David Ward Gives 2012 Bertil Aldman Award Lecture In Dublin

The Secretary General of Global NCAP, David Ward, has delivered the 2012 Bertil Aldman Award Lecture at the annual meeting of the International Research Council on the Biomechanics of Injury (IRCOBI) held in Trinity College, Dublin.

The lecture, ‘From Research to Global Policy and Action’, explained the powerful contribution of vehicle regulation and consumer information to road fatality reduction. Highlighting the importance of the United Nation’s launch in 2011 of a decade of action for road safety, David Ward said “this is very timely, because at the moment humanity is conducting an unprecedented experiment with the automobile. It took one hundred years for the vehicle fleet to reach 1 billion and we are now trying to double that in ten years. The challenge for the Decade of Action is to try to minimise the negative safety consequences of this explosive increase in automobiles.”

David Ward stressed that there is “a significant urgency to improving vehicle safety now. Last year 60 million new passenger vehicles were built worldwide; a record number despite the problems in the global economy. However, as many as 20 million of these new cars are unlikely to meet the UN’s minimum crash test standards.” He warned that “this short sighted ‘business as usual’ approach has a significant opportunity cost. Each car failing to meet these safety requirements may remain on the road with successive owners for perhaps another twenty or even thirty years. And each of these cars will unnecessarily expose their occupants to an extended period of high risk of serious injury in a crash. This would be avoided if all UN Member States take the opportunity of the Decade of Action to legislate now for safer cars”.

Alongside regulation David Ward also argued that New Car Assessment Programmes “have proved highly effective in raising the awareness of consumers of the choices they face when buying a new car. Now NCAPs are being launched in the rapidly motorising regions and there is every reason to expect that they will be similarly successful in creating a ‘market for safety’ as they have been in the industrialised countries”.
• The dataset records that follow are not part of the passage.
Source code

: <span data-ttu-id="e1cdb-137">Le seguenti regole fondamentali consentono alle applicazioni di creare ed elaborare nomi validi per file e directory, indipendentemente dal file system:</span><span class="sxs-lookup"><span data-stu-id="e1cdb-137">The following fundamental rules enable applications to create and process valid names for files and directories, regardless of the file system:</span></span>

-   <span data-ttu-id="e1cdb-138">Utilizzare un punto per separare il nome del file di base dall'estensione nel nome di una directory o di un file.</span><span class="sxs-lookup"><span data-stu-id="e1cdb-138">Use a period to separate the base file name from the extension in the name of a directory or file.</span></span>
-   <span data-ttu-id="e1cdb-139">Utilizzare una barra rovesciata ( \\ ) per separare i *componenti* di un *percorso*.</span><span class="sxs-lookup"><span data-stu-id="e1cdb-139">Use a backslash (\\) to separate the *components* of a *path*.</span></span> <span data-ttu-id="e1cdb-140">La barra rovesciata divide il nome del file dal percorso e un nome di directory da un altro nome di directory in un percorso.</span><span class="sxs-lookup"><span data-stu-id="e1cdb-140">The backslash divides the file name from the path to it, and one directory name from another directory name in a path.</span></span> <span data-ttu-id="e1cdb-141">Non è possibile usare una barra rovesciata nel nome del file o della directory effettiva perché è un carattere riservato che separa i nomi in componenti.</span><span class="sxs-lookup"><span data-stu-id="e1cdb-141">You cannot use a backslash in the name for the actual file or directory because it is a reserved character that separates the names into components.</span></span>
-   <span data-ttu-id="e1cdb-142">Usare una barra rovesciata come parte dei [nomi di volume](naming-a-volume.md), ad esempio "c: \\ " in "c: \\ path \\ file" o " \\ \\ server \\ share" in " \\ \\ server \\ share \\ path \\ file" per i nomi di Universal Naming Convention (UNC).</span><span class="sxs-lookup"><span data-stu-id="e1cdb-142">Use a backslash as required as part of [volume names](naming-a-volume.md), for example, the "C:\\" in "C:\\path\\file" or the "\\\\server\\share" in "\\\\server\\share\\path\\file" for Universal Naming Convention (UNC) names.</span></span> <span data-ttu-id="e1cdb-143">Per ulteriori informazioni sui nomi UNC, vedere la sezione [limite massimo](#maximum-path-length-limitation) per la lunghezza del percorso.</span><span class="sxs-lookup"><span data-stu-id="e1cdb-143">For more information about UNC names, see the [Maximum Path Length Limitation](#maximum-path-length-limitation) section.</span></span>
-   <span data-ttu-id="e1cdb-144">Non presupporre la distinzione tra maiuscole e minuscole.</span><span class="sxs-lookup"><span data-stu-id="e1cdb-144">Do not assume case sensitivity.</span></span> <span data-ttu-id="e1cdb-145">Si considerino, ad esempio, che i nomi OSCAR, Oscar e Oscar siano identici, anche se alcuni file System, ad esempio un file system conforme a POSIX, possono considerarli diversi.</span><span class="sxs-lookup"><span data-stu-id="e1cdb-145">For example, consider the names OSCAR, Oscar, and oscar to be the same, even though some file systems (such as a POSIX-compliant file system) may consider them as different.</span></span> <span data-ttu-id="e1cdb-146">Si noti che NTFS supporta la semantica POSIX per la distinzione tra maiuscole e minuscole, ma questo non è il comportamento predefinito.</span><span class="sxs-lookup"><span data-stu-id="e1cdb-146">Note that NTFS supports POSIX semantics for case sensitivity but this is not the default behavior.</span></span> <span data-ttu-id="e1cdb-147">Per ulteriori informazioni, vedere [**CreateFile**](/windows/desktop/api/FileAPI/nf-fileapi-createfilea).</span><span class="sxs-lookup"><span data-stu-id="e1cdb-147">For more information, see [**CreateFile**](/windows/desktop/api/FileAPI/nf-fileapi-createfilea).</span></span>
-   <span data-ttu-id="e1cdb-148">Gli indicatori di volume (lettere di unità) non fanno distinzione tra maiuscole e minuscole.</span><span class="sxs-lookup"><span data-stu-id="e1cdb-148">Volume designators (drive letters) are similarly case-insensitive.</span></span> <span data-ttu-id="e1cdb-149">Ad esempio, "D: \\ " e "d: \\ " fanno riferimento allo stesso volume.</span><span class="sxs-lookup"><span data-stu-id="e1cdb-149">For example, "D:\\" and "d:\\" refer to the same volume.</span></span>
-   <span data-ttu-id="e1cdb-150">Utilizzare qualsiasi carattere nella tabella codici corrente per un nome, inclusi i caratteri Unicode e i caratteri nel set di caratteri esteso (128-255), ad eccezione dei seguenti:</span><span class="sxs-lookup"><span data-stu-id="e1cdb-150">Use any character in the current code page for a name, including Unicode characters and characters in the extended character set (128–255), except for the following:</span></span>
Taking Malaysia as an example of a country responding positively to the Decade of Action, David Ward welcomed the country’s recent steps to adopt the UN’s frontal impact crash standard, develop a test laboratory, and support the creation of ASEAN NCAP. “Malaysia is showing us all how to transform the text of UN resolutions into real measures of injury prevention; a clear case of words into action” he said.

At the conclusion of the lecture David Ward was presented with the 2012 Bertil Aldman Award by IRCOBI’s President Professor Jeff R. Crandall, the Director of the Centre of Applied Biomechanics at the University of Virginia.

Professor Bertil Aldman (1925-1998) of Chalmers University in Gothenburg invented the rear facing child restraint and made major contributions to the development of seat belt systems and vehicle occupant protection. In 1973, together with Professor Murray Mackay of Birmingham University, Professor Aldman created IRCOBI which is the world’s premier forum for researchers in the field of injury biomechanics.